Pengkajian sejarah asal mula nama Kota Dumai dan
pengkajian cerita rakyat Putri Tujuh yang dinyatakan sebagai legenda adalah dua
hal yang berbeda, kecuali kalau sahih bahwa kata-kata “di lubuk” dan “umai”
adalah asal mula nama Kota Dumai. Siapa yang pertama sekali menyatakan pendapat
bahwa asal mula nama Kota Dumai berasal dari kata “di lubuk” dan “umai”?
Bukankah itu bersumber dari sebuah cerita yang bisa saja, mungkin, disadur dari
cerita rakyat Putri Tujuh yang asli. Bagaimana pula dengan adanya sumber-sumber
sejarah tertulis dan lisan lainnya yang mempunyai informasi tentang kata “Doemei”.
Apa memang sahih bahwa cerita rakyat Putri Tujuh
yang asli memuat kisah tentang asal mula nama Kota Dumai, atau mungkin amanat
utama yang lain dalam kisahnya.
Saya pernah membaca bahwa ada kata “Doemei” dari
sebuah sumber tertulis dalam berbahasa Belanda. Sumber informasi tertulis itu
berjudul Lijst van Plaatsnamen in NEDERLANDSCH-INDIE
oleh B.WIERINGA yang dibuat GEDRUKT BIJ, MERCURIUS, BATAVIA pada tahun 1911 ). Pada halaman 64 tertulis informasi yaitu Doemei W.v. Bengkalis (Tandjongpinang) res.
S.O.K. str Roepat
(http://www.zwp-lbstudie.nl/ned-indie/history/1911-wieringa/Wieringa-1911-em-2e.pdf)
(http://www.zwp-lbstudie.nl/ned-indie/history/1911-wieringa/Wieringa-1911-em-2e.pdf)
Apa sumber informasi tersebut asli dan benar,dan
kata “Doemei” tersebut adalah kata keterangan tempat untuk wilayah yang
sekarang disebut sebagai Kota Dumai? Itu adalah wewenang pakar-pakar sejarah dan
ahli-ahli arsip untuk menyatakan keaslian dan kebenarannya.
Dari aspek ejaan saja, antara kata “doemei” dan “umai” sudah jauh berbeda, tetapi sangat cocok ketika ejaan “doemei” berubah menjadi “dumai”. Pertanyaan baru yang muncul
adalah perihal etimologi kata “doemei”.
Pertanyaan lainnya adalah darimana dan siapakah kelompok masyarakat yang pertama sekali menuturkan
kata “doemei”. Hal ini tentu adalah ranahnya pakar-pakar
bahasa yang khatam dan berkualifikasi dalam etimologi.

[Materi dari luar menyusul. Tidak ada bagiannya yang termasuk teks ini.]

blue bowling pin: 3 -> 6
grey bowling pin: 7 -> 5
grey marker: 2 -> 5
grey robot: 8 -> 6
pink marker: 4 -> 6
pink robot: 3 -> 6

Apa mungkin kata “Doemei” yang ada dalam sumber tertulis tersebut adalah asal mula
namanya, kemudian sekarang menjadi “Dumai”?

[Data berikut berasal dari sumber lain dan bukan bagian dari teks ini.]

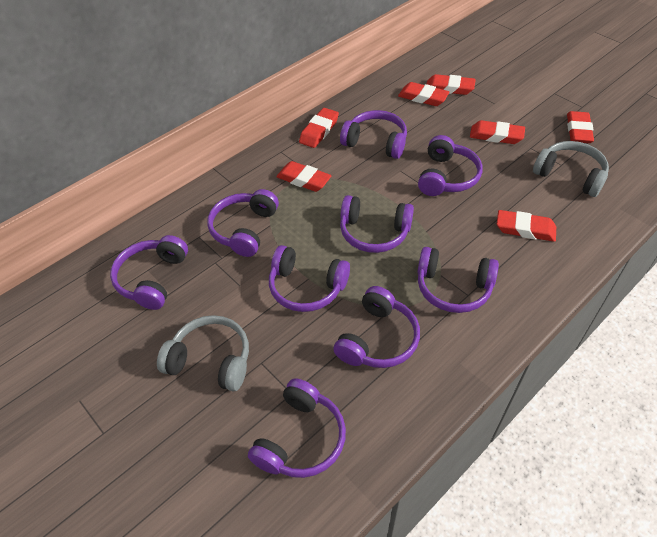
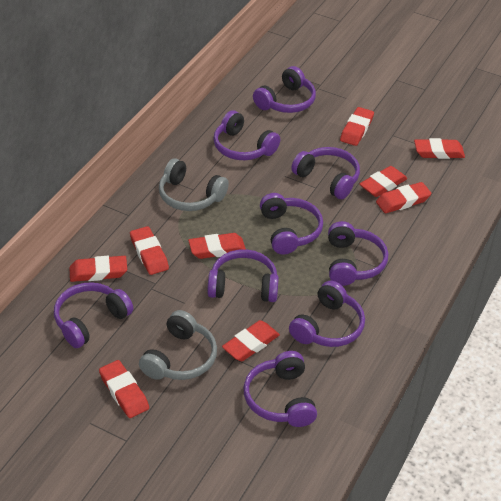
red eraser: 7 -> 9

Ini patut dikaji. Saya berpendapat bahwa masih ada kecenderungan
menerima begitu saja informasi tentang sejarah tanpa melaksanakan pengkajian.
Hal tersebut yang menjadi alasan lainnya mengapa
saya menolak mempercayai dan meyakini bahwa asal mula nama Kota Dumai bersumber
dari cerita rakyat berjudul Puteri Tujuh:
Asal Mula Kota Dumai yang ditulis oleh Wahyuningrum.
Tidak perlu pula malu, gengsi, dan seolah-olah terkena
amnesia sejarah, kalau berdasarkan fakta-fakta dalam sejarah bahwa sebelum
mendirikan Republik Indonesia, ada banyak Kerajaan dan Kesultanan yang saling
menaklukkan, dikalahkan dan dijajah oleh penjajah. Sejarah bangsa ini tidak
boleh digelapkan karena salah satu tujuan dibentuknya Pemerintahan Negara
Indonesia adalah untuk mencerdaskan kehidupan bangsa sebagaimana termaktub
dalam Pembukaan Undang-Undang Dasar Negara Republik Indonesia Tahun 1945.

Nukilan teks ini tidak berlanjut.